Today, however, Temaru accepts BRED's partnership role. "AFD's decision to transfer 25 percent of its shares to BRED is not within our jurisdiction," he said after signing the agreement. "What we now need to have are friendly relations and confidence," he said, "BRED is a plus. It has its experience and its savoir-faire [social skill]."

The expected confirmed appointments of Periou and Estall as board chairman and chief executive officer, respectively, appear to indicate Temaru obtained guarantees of protecting local executives to run the Socredo bank.

BRED's Internet website reports a 13.3 percent increase between 2003 and 2004 in its net banking product, which rose from €538 million [US$98.1 million] in 2003 to €609.5 million [US$111.2 million]. At today's exchange rates, that was an increase from US$645 million in 2003 to US$730.6 million in 2004.

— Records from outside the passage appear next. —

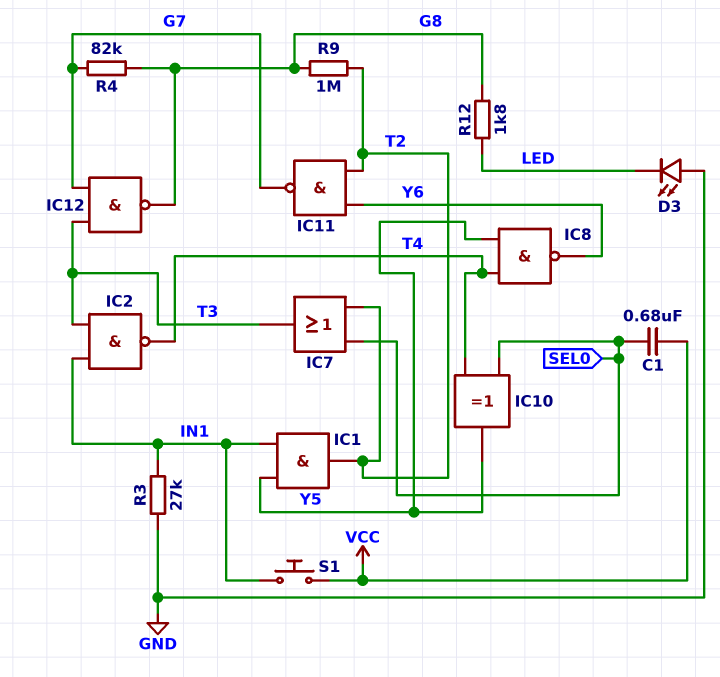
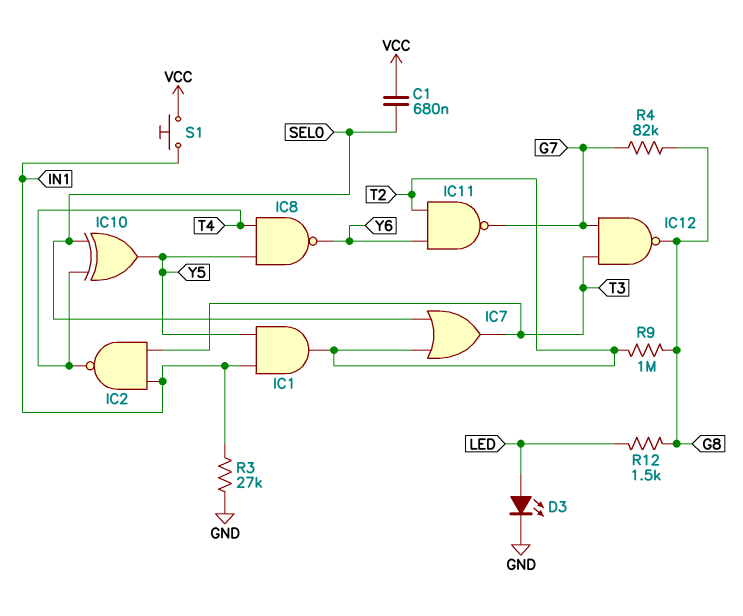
D3: LED (A GND, K LED) -> LED (A LED, K GND)
R12: 1.8k (G8, LED) -> 1.5k (G8, LED)

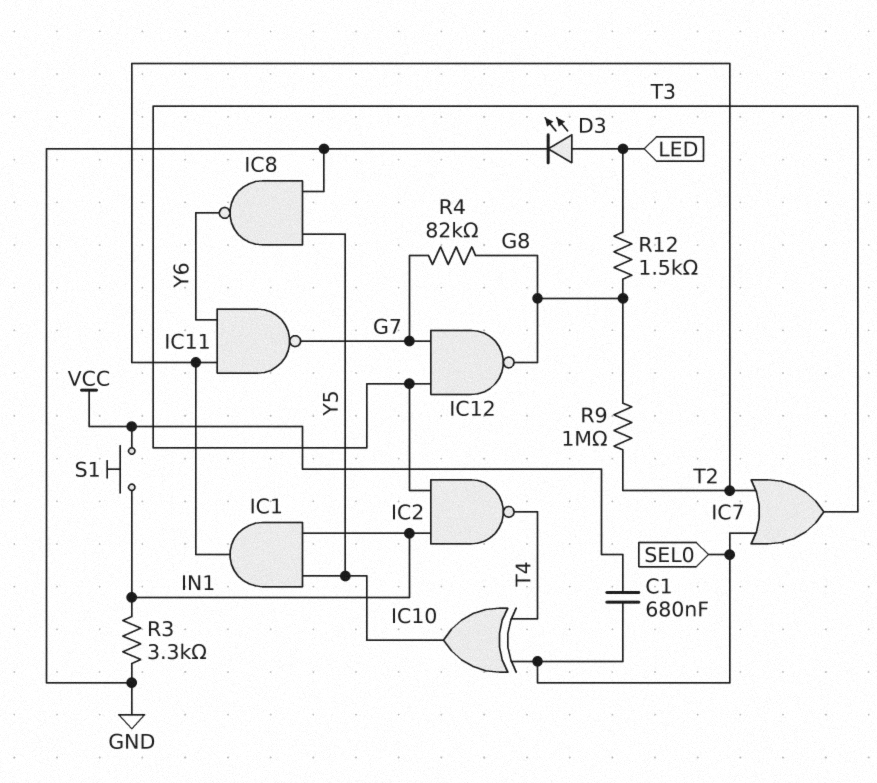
IC8: NAND (in T4, in Y5, out Y6) -> NAND (in GND, in Y5, out Y6)
R3: 27k (GND, IN1) -> 3.3k (GND, IN1)

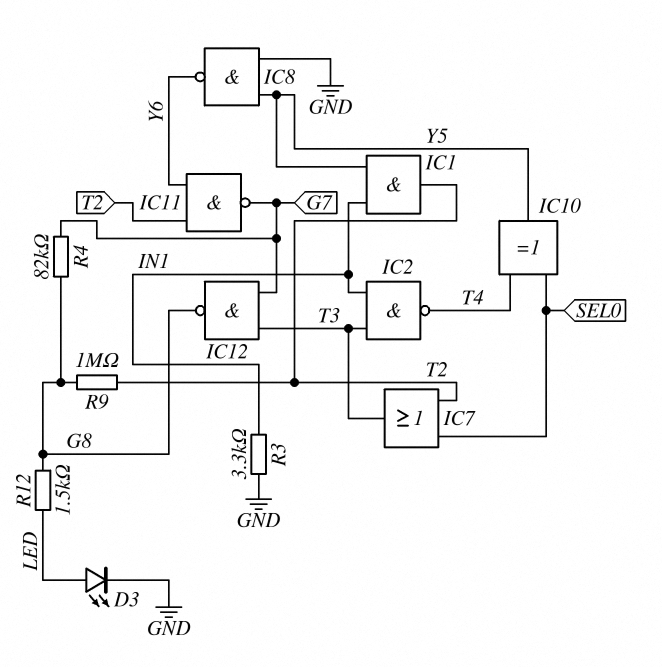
C1: 680nF (SEL0, VCC) -> none
S1: button (IN1, VCC) -> none

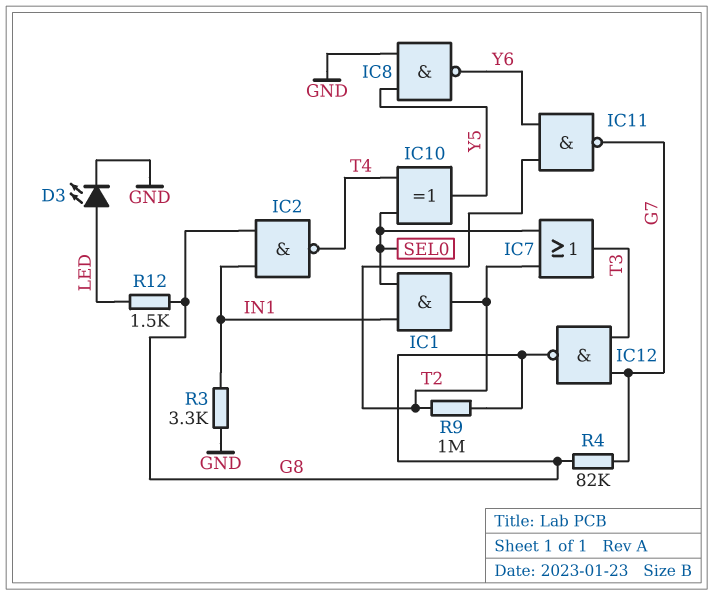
IC1: AND (in IN1, in Y5, out T2) -> AND (in IN1, in SEL0, out T2)
IC2: NAND (in IN1, in T3, out T4) -> NAND (in G8, in IN1, out T4)

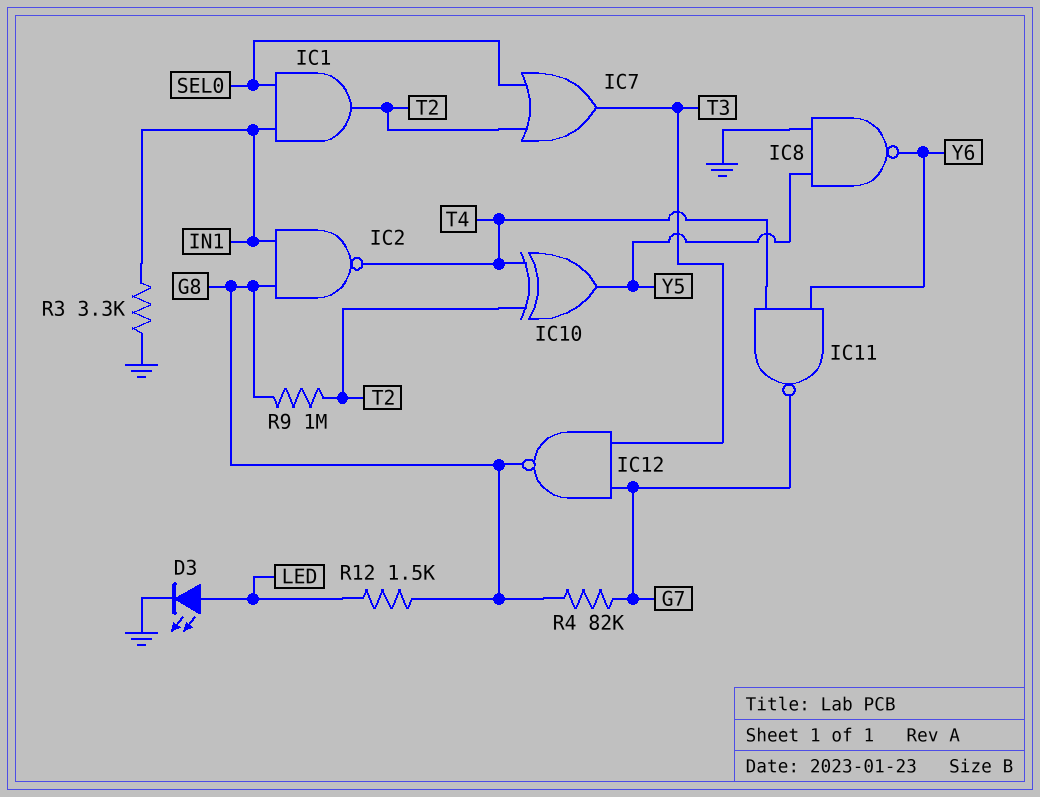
IC10: XOR (in SEL0, in T4, out Y5) -> XOR (in T2, in T4, out Y5)
IC11: NAND (in T2, in Y6, out G7) -> NAND (in T4, in Y6, out G7)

The website also reports that BRED was to finalize its agreement with the New Caledonia government last year to become a stockholder in the Caledonian Investment Bank in one of France's two other Pacific overseas territories.

As for the AFD, Jacquier said it has €500 million [US$91.2 million] in outstanding development loans in French Polynesia. He also said he plans to define with the Temaru government new opportunities for AFD to participate in the development of the French territory.

Under the control of the French Ministry of Economy, Finance and Industry, the Ministry of Foreign Affairs and the Overseas Ministry, the AFD is active in more than 60 countries in Africa, the Pacific region, Asia, the Caribbean, the Indian Ocean, the Mediterranean and Central and Eastern Europe as well as in French overseas territories. The AFD has a network of 45 agencies and offices worldwide.